### 本文抜粋
────────────────────

昨今、転職活動はスタンダードなものとなってきています。しかし、「転職回数が多い」ことは、不安要素の一つにもなってきています。採用企業は「長期的に安定」して働いてくれる人材を求めています。過去の経歴で転職を繰り返していたり、短期離職が続いていると、採用企業は後ろ向きな判断をしがちです。
しかし、実は転職回数が多いことが必ずしもネガティブな要素ではなく、むしろキャリアアップのチャンスを広げる大きな要因となることもあるのです。
本記事では、職務経歴書の書き方の事例や転職回数が多いことを有利に活かす方法、成功事例を紹介していきます。転職活動を進める中での不安を解消し、多い転職回数でも自信を持って次のステップに進めるよう、実践的なアドバイスをお届けします。
目次
採用担当者が気にする転職回数は何回から?
リクナビネクストの調査によれば、多くの採用担当者は転職回数が「3回目」から気になると回答しており、その割合は全体の40%に上ります。一方で、「転職回数が気にならない」と答える採用担当者も全体の15%存在します。
参考:https://next.rikunabi.com/tenshokuknowhow/archives/5883/
また、「書類お見送り理由」についてみらいキャリアの調査では、下記グラフのようになりました。グラフを見てみると、経験社数が理由でお見送りになっていることが22.2%と少なからずあることが分かります。しかし、経験不足が43.3%と大部分を占めており、経験が重視されていることも分かります。転職回数が多い場合でも、しっかりと経験をアピールできれば書類通過できると言えるでしょう。
転職回数に対する評価は職種や業界によって異なりますが、転職のたびに新しいスキルや経験を積んでいることをしっかりと伝えることで、プラスの印象を与えることが可能です。重要なのは、転職回数が多いことをどう説明し、どのように自分の成長につなげてきたかを面接で効果的にアピールすることです。

────────────────────

### 演習データ
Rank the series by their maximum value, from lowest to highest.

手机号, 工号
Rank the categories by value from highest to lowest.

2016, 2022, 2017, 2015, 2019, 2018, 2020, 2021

────────────────────

### 作業内容
本文のうち「本記事では、職務経歴書の書き」から始まり「通過できると言えるでしょう。」で終わる箇所を、「採用担当者」を「人事担当者」に置き換えて書き直してください。 一覧は本作業には一切関係いたしません。

### 解答例
本記事では、職務経歴書の書き方の事例や転職回数が多いことを有利に活かす方法、成功事例を紹介していきます。転職活動を進める中での不安を解消し、多い転職回数でも自信を持って次のステップに進めるよう、実践的なアドバイスをお届けします。
目次
人事担当者が気にする転職回数は何回から?
リクナビネクストの調査によれば、多くの人事担当者は転職回数が「3回目」から気になると回答しており、その割合は全体の40%に上ります。一方で、「転職回数が気にならない」と答える人事担当者も全体の15%存在します。
参考:https://next.rikunabi.com/tenshokuknowhow/archives/5883/
また、「書類お見送り理由」についてみらいキャリアの調査では、下記グラフのようになりました。グラフを見てみると、経験社数が理由でお見送りになっていることが22.2%と少なからずあることが分かります。しかし、経験不足が43.3%と大部分を占めており、経験が重視されていることも分かります。転職回数が多い場合でも、しっかりと経験をアピールできれば書類通過できると言えるでしょう。